▸ LISTED RECORDS:
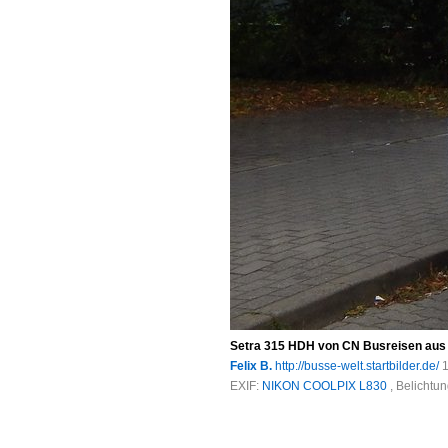
Setra 315 HDH von CN Busreisen aus
Felix B.
http://busse-welt.startbilder.de/
1
EXIF:
NIKON COOLPIX L830
, Belichtu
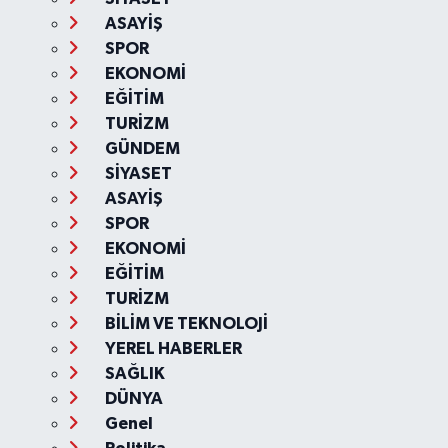
ASAYİŞ
SPOR
EKONOMİ
EĞİTİM
TURİZM
GÜNDEM
SİYASET
ASAYİŞ
SPOR
EKONOMİ
EĞİTİM
TURİZM
BİLİM VE TEKNOLOJİ
YEREL HABERLER
SAĞLIK
DÜNYA
Genel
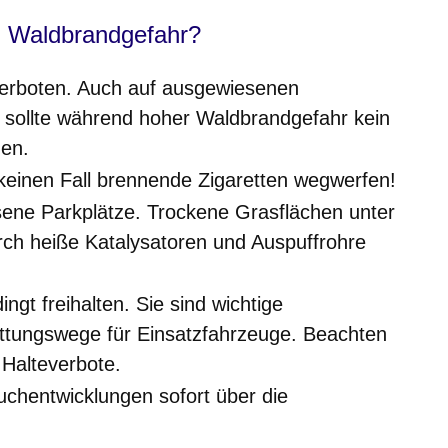
ei Waldbrandgefahr?
verboten. Auch auf ausgewiesenen
d sollte während hoher Waldbrandgefahr kein
den.
keinen Fall brennende Zigaretten wegwerfen!
ene Parkplätze. Trockene Grasflächen unter
ch heiße Katalysatoren und Auspuffrohre
gt freihalten. Sie sind wichtige
ttungswege für Einsatzfahrzeuge. Beachten
 Halteverbote.
chentwicklungen sofort über die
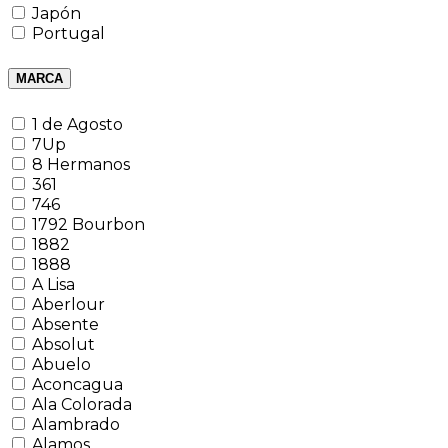
Japón
Portugal
MARCA
1 de Agosto
7Up
8 Hermanos
361
746
1792 Bourbon
1882
1888
A Lisa
Aberlour
Absente
Absolut
Abuelo
Aconcagua
Ala Colorada
Alambrado
Alamos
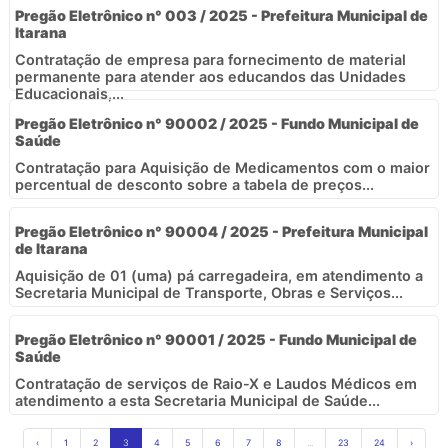
Pregão Eletrônico n° 003 / 2025 - Prefeitura Municipal de
Itarana
Contratação de empresa para fornecimento de material
permanente para atender aos educandos das Unidades
Educacionais,...
Pregão Eletrônico n° 90002 / 2025 - Fundo Municipal de
Saúde
Contratação para Aquisição de Medicamentos com o maior
percentual de desconto sobre a tabela de preços...
Pregão Eletrônico n° 90004 / 2025 - Prefeitura Municipal
de Itarana
Aquisição de 01 (uma) pá carregadeira, em atendimento a
Secretaria Municipal de Transporte, Obras e Serviços...
Pregão Eletrônico n° 90001 / 2025 - Fundo Municipal de
Saúde
Contratação de serviços de Raio-X e Laudos Médicos em
atendimento a esta Secretaria Municipal de Saúde...
‹
1
2
3
4
5
6
7
8
...
23
24
›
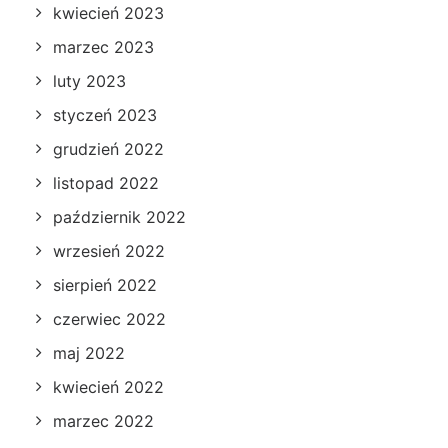
kwiecień 2023
marzec 2023
luty 2023
styczeń 2023
grudzień 2022
listopad 2022
październik 2022
wrzesień 2022
sierpień 2022
czerwiec 2022
maj 2022
kwiecień 2022
marzec 2022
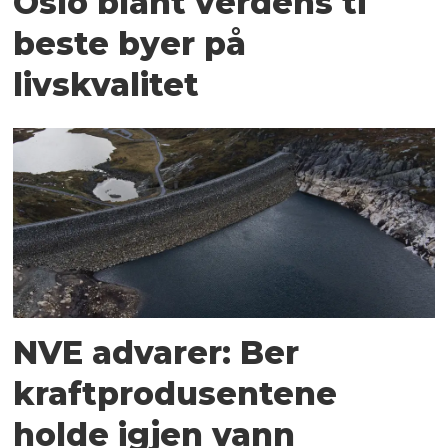
Oslo blant verdens ti
beste byer på
livskvalitet
NVE advarer: Ber
kraftprodusentene
holde igjen vann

▸ REQUIRED ACTION:
Return every line of text in the listing above word for word, in the same order. Leave the pictures out of your answer.

▸ TASK ANSWER:
Setra 315 HDH von CN Busreisen aus
Felix B.
http://busse-welt.startbilder.de/
1
EXIF:
NIKON COOLPIX L830
, Belichtu
ASAYİŞ
SPOR
EKONOMİ
EĞİTİM
TURİZM
GÜNDEM
SİYASET
ASAYİŞ
SPOR
EKONOMİ
EĞİTİM
TURİZM
BİLİM VE TEKNOLOJİ
YEREL HABERLER
SAĞLIK
DÜNYA
Genel
ei Waldbrandgefahr?
verboten. Auch auf ausgewiesenen
d sollte während hoher Waldbrandgefahr kein
den.
keinen Fall brennende Zigaretten wegwerfen!
ene Parkplätze. Trockene Grasflächen unter
ch heiße Katalysatoren und Auspuffrohre
gt freihalten. Sie sind wichtige
ttungswege für Einsatzfahrzeuge. Beachten
 Halteverbote.
chentwicklungen sofort über die
Japón
Portugal
MARCA
1 de Agosto
7Up
8 Hermanos
361
746
1792 Bourbon
1882
1888
A Lisa
Aberlour
Absente
Absolut
Abuelo
Aconcagua
Ala Colorada
Alambrado
Alamos
Pregão Eletrônico n° 003 / 2025 - Prefeitura Municipal de
Itarana
Contratação de empresa para fornecimento de material
permanente para atender aos educandos das Unidades
Educacionais,...
Pregão Eletrônico n° 90002 / 2025 - Fundo Municipal de
Saúde
Contratação para Aquisição de Medicamentos com o maior
percentual de desconto sobre a tabela de preços...
Pregão Eletrônico n° 90004 / 2025 - Prefeitura Municipal
de Itarana
Aquisição de 01 (uma) pá carregadeira, em atendimento a
Secretaria Municipal de Transporte, Obras e Serviços...
Pregão Eletrônico n° 90001 / 2025 - Fundo Municipal de
Saúde
Contratação de serviços de Raio-X e Laudos Médicos em
atendimento a esta Secretaria Municipal de Saúde...
‹
1
2
3
4
5
6
7
8
...
23
24
›
kwiecień 2023
marzec 2023
luty 2023
styczeń 2023
grudzień 2022
listopad 2022
październik 2022
wrzesień 2022
sierpień 2022
czerwiec 2022
maj 2022
kwiecień 2022
marzec 2022
Oslo blant verdens ti
beste byer på
livskvalitet
NVE advarer: Ber
kraftprodusentene
holde igjen vann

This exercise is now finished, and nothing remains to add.